* **Aim**
In the court opinion below, write out word for word the passage starting at "I concur specially." and ending at "the debtor's damages.".

* **Extract to read**

━━━━

I concur specially. Although I agree with the dissent that, although weak, there was sufficient evidence to submit the question of commercial reasonableness to the jury, I cannot agree that the debtor should recover on its counterclaim. Recovery is not only premised on the lack of commercial reasonableness, but the same must have proximately caused the debtor's damages.

EMBRY, Justice (dissenting).

After a careful review of the record, I conclude that Rikki Tikki Tavi proffered sufficient evidence to allow the jury to infer that the Bank conducted a commercially unreasonable sale, and that such unreasonableness caused Rikki Tikki Tavi financial loss. For example, Rikki Tikki Tavi introduced the testimony of two experts who appraised the collateral at the time of the sale. Their estimates were $175,000 to $220,000 and $150,000 to $160,000 respectively. Although the Bank refuted this testimony through its own experts, who appraised the collateral at approximately $55,000 (the sale price), such conflict in the evidence regarding the true market value of the collateral is clearly a question for the jury. First National Bank of Bellevue, 188 Neb. at 365, 196 N.W.2d at 510 (1972); Wells v. Central Bank, 347 So. 2d 114 (Ala.Civ.App.1977). Additionally, where a large discrepancy exists between the sale price and the reputed market value, as is the case here, such discrepancy is relevant to the issue of causation. First Alabama Bank of Montgomery v. Parsons, 426 So. 2d at 422 (Ala.1983).

━━━━

* **Material**
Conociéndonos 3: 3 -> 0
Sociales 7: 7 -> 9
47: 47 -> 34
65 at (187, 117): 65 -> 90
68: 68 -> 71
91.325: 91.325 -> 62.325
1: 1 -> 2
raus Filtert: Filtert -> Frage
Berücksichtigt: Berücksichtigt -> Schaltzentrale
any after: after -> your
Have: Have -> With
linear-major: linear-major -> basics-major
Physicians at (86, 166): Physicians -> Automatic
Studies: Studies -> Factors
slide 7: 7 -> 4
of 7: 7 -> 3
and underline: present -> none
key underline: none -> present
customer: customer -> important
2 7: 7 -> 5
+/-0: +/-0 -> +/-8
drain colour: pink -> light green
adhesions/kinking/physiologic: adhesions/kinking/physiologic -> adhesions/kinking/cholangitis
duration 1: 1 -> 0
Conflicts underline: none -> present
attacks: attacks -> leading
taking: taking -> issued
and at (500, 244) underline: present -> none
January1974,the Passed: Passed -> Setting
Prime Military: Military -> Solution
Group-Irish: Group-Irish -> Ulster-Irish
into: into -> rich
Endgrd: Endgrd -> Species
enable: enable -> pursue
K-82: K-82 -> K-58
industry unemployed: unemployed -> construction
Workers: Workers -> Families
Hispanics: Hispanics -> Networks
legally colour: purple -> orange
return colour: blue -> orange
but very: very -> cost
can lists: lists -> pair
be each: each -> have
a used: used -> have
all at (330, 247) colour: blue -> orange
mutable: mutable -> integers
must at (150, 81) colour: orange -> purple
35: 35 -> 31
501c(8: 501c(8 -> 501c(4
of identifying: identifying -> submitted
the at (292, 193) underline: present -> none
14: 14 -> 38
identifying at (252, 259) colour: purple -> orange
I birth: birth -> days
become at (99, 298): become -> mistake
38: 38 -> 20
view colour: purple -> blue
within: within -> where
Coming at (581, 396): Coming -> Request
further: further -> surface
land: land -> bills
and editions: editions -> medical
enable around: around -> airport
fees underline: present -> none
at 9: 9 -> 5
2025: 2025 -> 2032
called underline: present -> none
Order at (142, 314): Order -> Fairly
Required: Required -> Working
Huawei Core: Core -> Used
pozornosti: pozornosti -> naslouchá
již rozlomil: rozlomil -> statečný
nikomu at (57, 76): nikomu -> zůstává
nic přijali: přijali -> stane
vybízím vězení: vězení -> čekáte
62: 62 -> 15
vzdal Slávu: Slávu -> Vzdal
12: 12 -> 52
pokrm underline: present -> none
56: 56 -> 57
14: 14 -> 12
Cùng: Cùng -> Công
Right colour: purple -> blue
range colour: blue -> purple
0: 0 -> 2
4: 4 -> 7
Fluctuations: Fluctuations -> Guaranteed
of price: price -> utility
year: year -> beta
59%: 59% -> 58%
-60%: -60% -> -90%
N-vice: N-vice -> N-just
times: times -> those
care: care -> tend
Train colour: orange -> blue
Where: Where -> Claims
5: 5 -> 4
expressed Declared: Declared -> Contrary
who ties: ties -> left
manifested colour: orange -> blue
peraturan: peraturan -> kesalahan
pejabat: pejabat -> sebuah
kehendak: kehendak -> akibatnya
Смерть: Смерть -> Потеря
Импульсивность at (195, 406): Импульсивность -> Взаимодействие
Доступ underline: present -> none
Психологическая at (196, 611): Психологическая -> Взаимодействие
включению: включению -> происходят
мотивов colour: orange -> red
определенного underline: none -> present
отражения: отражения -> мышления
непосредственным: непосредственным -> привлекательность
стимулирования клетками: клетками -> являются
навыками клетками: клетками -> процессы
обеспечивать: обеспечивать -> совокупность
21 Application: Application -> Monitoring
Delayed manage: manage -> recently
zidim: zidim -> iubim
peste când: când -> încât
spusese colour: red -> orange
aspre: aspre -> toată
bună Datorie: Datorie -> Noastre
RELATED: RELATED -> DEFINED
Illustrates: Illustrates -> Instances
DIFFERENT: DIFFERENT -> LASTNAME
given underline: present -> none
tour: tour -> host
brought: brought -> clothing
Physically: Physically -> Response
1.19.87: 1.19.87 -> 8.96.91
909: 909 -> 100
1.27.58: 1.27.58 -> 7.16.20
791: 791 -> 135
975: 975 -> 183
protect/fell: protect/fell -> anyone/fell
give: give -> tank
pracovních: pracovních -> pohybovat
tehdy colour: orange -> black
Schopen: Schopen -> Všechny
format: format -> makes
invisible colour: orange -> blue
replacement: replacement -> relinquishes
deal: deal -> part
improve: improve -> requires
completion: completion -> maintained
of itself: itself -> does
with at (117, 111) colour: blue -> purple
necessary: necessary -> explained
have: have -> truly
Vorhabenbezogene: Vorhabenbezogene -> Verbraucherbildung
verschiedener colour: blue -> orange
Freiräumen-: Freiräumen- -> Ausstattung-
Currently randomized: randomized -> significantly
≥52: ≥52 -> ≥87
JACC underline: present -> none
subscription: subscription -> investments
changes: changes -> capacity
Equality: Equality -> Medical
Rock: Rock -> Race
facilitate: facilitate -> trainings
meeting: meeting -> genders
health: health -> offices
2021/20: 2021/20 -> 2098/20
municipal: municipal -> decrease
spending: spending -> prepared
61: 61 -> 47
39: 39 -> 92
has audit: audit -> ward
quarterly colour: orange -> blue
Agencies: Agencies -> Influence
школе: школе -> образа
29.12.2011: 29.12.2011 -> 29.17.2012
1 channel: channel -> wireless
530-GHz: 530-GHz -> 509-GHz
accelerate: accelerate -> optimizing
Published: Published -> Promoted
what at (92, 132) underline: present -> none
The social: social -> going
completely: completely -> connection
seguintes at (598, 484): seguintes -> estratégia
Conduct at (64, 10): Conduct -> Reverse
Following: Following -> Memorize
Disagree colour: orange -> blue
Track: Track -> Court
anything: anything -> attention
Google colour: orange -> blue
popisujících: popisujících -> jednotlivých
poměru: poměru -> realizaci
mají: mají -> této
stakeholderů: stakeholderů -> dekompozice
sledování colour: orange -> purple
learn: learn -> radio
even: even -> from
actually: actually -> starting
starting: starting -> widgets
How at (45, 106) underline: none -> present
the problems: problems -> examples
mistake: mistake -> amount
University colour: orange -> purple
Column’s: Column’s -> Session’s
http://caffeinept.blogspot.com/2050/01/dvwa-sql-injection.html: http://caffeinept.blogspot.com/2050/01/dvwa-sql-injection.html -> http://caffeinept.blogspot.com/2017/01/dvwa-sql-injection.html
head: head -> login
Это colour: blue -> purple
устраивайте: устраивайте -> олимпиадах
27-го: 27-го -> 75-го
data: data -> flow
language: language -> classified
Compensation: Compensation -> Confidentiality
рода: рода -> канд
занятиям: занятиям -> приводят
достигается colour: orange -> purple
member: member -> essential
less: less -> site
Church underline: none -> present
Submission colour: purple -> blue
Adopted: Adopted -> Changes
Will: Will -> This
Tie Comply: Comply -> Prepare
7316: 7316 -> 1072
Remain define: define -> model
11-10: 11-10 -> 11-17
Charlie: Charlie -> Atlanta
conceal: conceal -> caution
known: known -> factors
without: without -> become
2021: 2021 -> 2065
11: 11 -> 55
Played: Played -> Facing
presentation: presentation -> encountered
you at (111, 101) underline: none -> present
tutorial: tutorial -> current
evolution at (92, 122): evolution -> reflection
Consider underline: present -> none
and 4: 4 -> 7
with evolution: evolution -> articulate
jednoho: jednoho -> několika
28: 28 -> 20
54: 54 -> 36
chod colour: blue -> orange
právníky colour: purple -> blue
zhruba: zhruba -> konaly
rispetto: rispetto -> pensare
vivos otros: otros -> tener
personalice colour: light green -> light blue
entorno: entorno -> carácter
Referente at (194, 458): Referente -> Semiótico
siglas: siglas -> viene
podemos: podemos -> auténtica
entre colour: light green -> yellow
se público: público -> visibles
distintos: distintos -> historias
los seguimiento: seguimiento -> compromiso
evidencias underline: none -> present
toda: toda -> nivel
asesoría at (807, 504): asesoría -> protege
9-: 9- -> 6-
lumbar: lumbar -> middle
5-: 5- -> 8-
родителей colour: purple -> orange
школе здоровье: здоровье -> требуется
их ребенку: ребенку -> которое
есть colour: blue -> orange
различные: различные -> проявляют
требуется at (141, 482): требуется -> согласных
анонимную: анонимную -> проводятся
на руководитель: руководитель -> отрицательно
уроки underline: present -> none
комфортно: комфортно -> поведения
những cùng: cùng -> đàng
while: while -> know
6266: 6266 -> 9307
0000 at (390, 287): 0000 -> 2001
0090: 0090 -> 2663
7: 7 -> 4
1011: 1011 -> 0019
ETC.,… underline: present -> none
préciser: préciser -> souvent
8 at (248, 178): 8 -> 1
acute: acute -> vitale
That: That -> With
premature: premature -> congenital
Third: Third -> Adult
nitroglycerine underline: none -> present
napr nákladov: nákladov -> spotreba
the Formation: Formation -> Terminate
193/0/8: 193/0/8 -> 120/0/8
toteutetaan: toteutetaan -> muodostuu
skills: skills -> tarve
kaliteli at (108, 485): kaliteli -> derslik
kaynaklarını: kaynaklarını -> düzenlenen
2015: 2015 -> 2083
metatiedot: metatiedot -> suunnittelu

━━━━

* **The completed task**
I concur specially. Although I agree with the dissent that, although weak, there was sufficient evidence to submit the question of commercial reasonableness to the jury, I cannot agree that the debtor should recover on its counterclaim. Recovery is not only premised on the lack of commercial reasonableness, but the same must have proximately caused the debtor's damages.